(SUPPLIED ENTRIES begins)

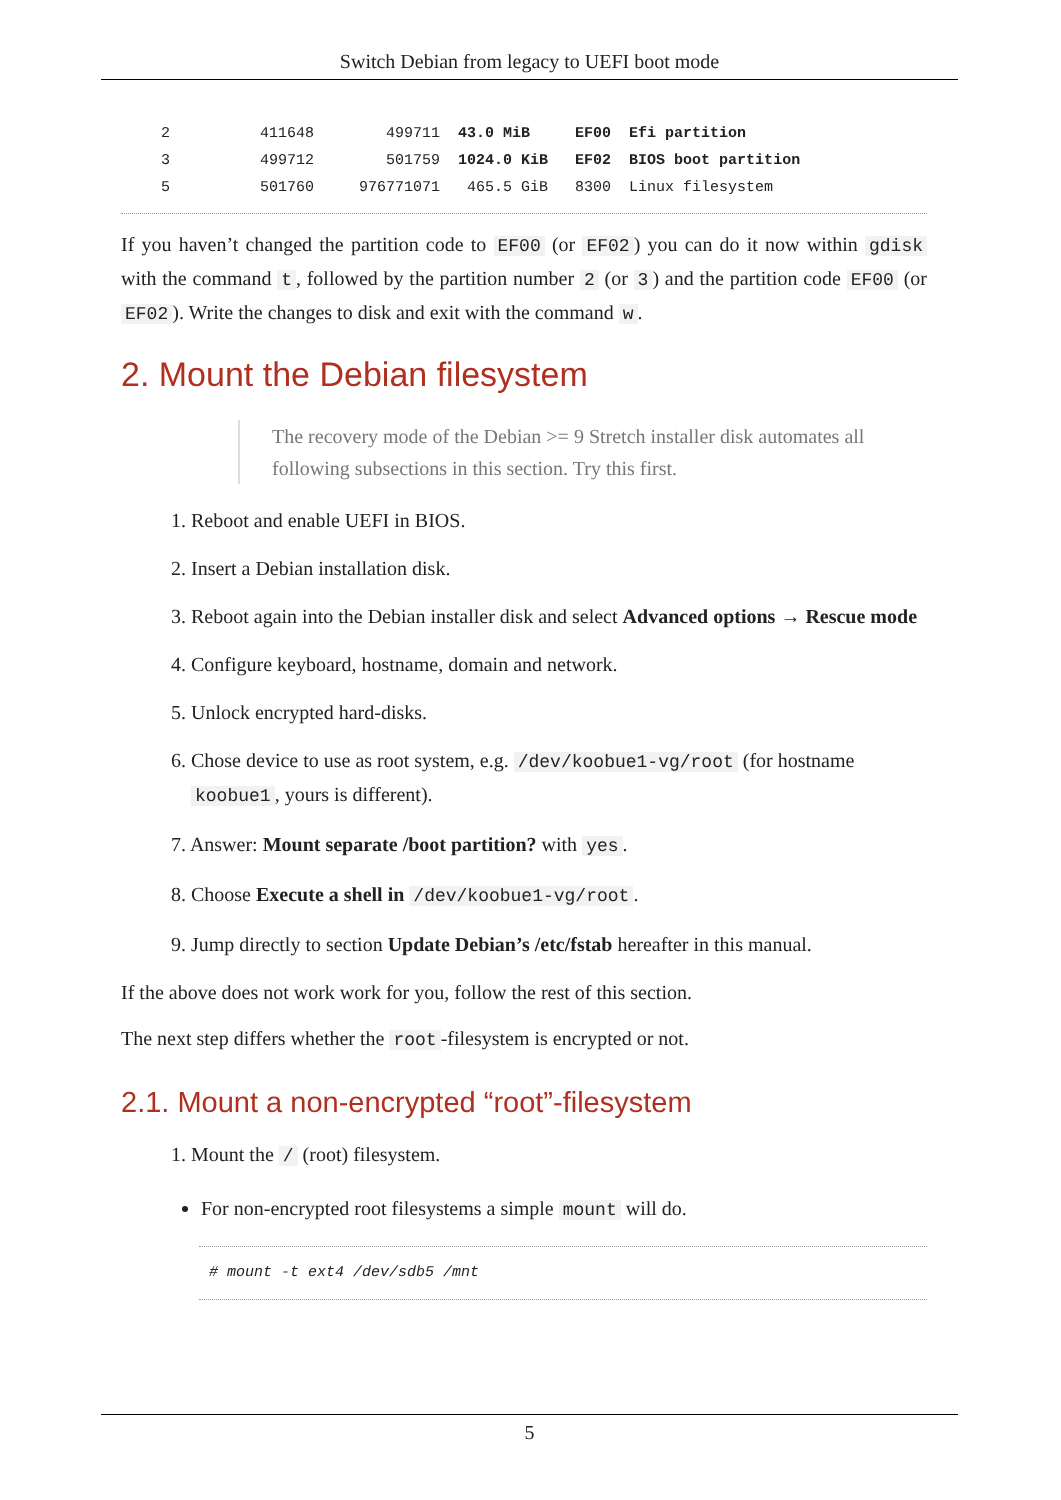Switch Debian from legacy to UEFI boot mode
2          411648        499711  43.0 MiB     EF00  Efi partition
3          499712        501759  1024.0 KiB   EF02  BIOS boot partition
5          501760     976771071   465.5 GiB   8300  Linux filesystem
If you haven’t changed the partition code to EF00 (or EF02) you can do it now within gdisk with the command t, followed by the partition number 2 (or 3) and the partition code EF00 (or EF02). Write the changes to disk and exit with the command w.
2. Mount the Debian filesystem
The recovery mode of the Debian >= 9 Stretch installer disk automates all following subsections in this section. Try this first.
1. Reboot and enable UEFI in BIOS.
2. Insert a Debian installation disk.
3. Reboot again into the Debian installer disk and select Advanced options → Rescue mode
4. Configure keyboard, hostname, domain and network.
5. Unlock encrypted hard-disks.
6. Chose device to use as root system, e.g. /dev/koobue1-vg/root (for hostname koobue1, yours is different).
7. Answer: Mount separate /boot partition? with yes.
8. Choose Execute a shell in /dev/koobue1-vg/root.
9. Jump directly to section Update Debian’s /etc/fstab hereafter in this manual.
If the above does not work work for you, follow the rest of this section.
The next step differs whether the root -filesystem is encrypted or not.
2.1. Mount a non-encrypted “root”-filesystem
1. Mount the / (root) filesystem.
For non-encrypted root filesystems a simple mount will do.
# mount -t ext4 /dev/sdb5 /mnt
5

(SUPPLIED ENTRIES ends)

TASK STATEMENT:
Looking over the entries above, how many lines contain the string "root"? State the number and nothing else.

RESULT FOR THIS EXERCISE:
6